User: "The client presentation is due at 3pm"
[agent] Got it. I'm adding 'client presentation' as priority one.
You have about 4 hours. Would you like me to block off distractions?
User (excited): "I finished the presentation early!"
[agent] That's fantastic! Great job getting ahead of the deadline.
I've marked it complete. What would you like to tackle next?
Try With AI
Prompt 1: Emotion Response Design
I'm building a customer support voice agent using Gemini Live API.
My users often call when frustrated about product issues.
Help me design:
1. System instructions that guide empathetic responses
2. Voice selection rationale for de-escalation
3. Specific phrases the agent should use when detecting frustration
4. How to transition from empathy to problem-solving
Consider: How do I acknowledge emotions without sounding scripted?
What you are learning: Designing for emotional intelligence requires more than enabling a flag. You must craft system instructions that guide natural, contextually appropriate responses---not robotic acknowledgments.
Prompt 2: Proactive Audio Scenarios
I want to deploy my Task Manager voice agent in three environments:
1. Smart speaker in a family kitchen
2. Desktop app in an open office
3. Mobile app for commuters
For each environment:
1. What proactive audio behaviors make sense?
2. What system instructions should differ?
3. What trigger phrases work best?
4. How do I handle false positives (responding when I shouldn't)?
What you are learning: Proactive audio is not one-size-fits-all. Different environments require different sensitivity levels and response strategies.
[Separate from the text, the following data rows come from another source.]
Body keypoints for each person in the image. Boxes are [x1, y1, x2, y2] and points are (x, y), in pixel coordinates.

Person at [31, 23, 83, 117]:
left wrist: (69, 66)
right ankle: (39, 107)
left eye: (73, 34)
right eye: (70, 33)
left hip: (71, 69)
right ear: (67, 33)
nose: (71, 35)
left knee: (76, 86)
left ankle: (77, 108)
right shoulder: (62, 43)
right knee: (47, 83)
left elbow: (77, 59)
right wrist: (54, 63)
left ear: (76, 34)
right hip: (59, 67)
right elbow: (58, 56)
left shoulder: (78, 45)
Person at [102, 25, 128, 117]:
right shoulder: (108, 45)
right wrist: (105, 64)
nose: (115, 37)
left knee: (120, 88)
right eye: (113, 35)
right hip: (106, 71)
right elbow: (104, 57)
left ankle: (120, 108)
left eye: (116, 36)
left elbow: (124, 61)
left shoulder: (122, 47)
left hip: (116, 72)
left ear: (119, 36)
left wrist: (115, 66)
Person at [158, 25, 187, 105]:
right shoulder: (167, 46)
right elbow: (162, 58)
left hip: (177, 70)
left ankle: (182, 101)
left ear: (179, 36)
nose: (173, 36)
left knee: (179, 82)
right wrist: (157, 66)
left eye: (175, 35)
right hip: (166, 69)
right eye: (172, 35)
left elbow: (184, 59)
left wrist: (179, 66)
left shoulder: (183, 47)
Understanding context shapes how you configure intelligence.
Prompt 3: Production Implementation
I have affective dialog and proactive audio working in development.
Now I need to deploy to production. Help me plan:
1. How do I test emotion detection systematically?
2. What metrics should I track for proactive audio accuracy?
3. How do I handle edge cases (sarcasm, monotone users)?
4. What fallback behavior makes sense when detection is uncertain?
My agent handles task management for busy professionals.
What you are learning: Production deployment requires systematic testing and monitoring. Emotion detection and proactive audio can fail in unexpected ways---planning for edge cases prevents user frustration.
Safety considerations: Affective dialog and proactive audio require careful deployment. These features analyze voice characteristics beyond words---ensure users understand and consent to emotional analysis. Emotional expression varies across cultures; test with diverse user groups. The model may occasionally respond when it should not (or vice versa); build user override mechanisms.